RECORDS PROVIDED
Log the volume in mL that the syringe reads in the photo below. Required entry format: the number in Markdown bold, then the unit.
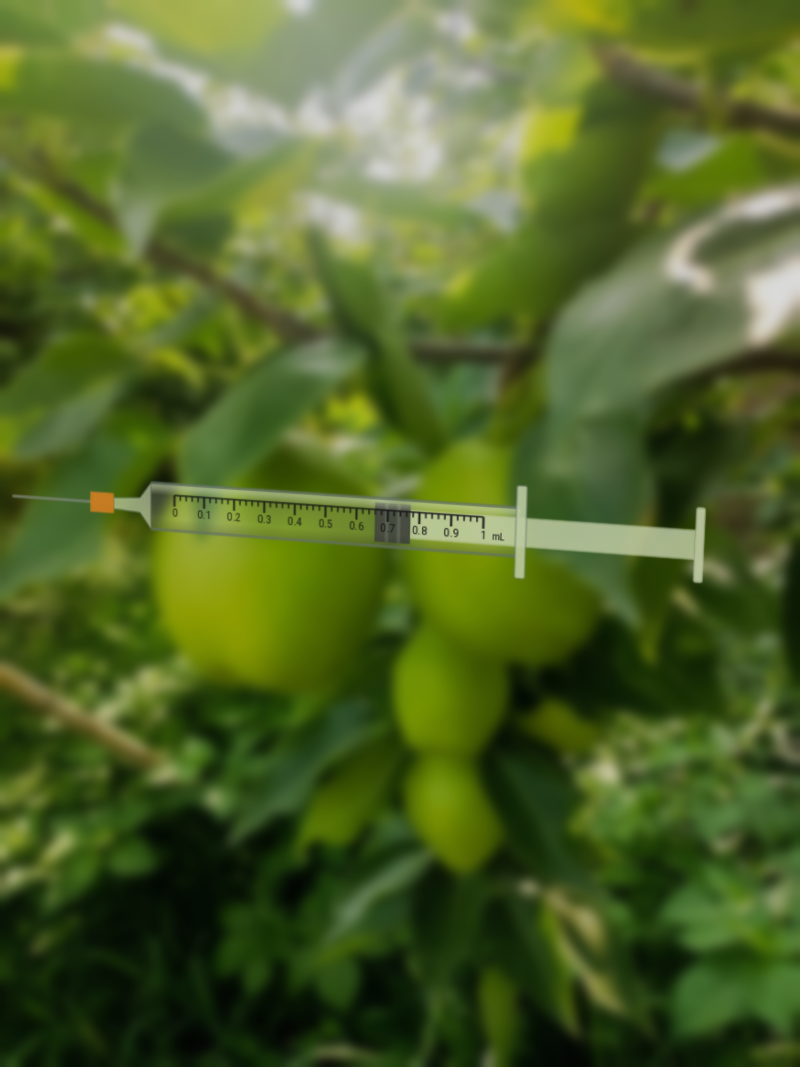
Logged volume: **0.66** mL
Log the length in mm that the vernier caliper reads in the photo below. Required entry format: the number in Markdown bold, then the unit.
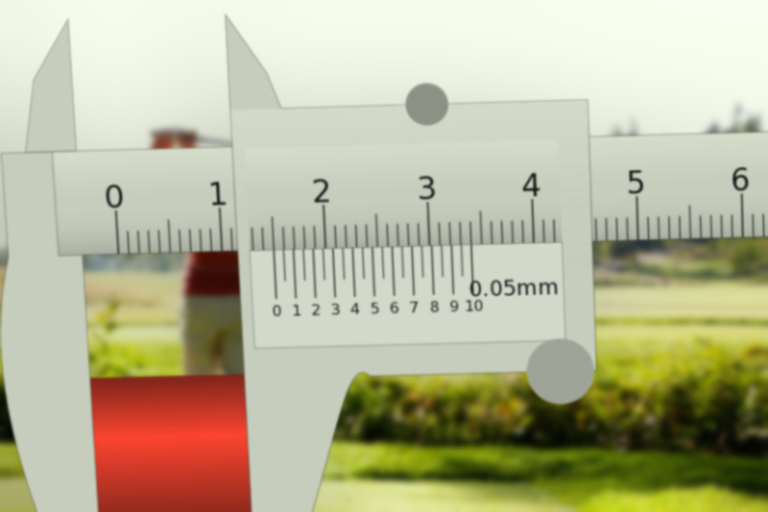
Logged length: **15.0** mm
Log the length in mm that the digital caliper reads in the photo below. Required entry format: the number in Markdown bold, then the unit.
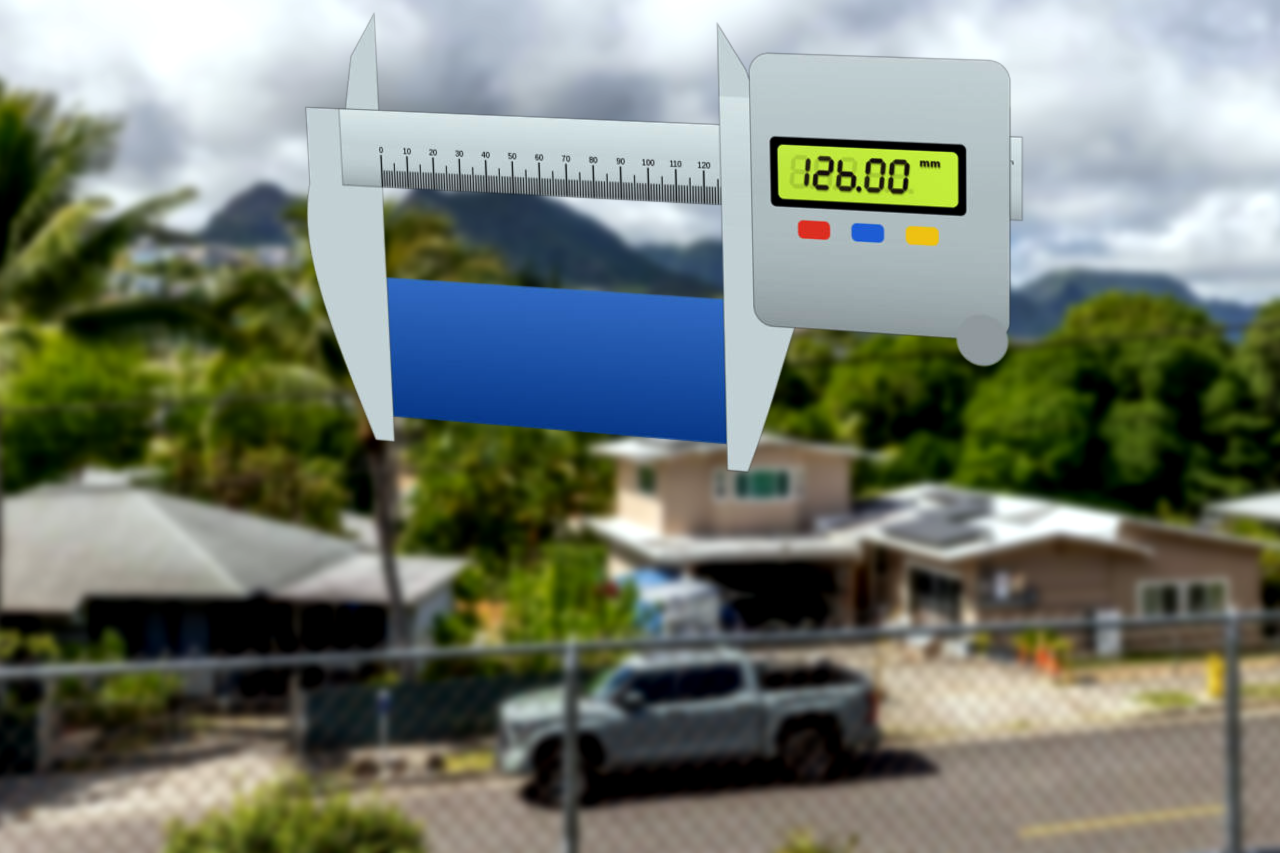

WHAT YOU WILL DO
Output every line of the records above as a Markdown table with two columns, Row for the row number and Line for the line itself, skipping blank lines. Leave the pictures out.

OUTPUT FOR THIS TASK
| Row | Line |
|---|---|
| 1 | Log the volume in mL that the syringe reads in the photo below. Required entry format: the number in Markdown bold, then the unit. |
| 2 | Logged volume: **0.66** mL |
| 3 | Log the length in mm that the vernier caliper reads in the photo below. Required entry format: the number in Markdown bold, then the unit. |
| 4 | Logged length: **15.0** mm |
| 5 | Log the length in mm that the digital caliper reads in the photo below. Required entry format: the number in Markdown bold, then the unit. |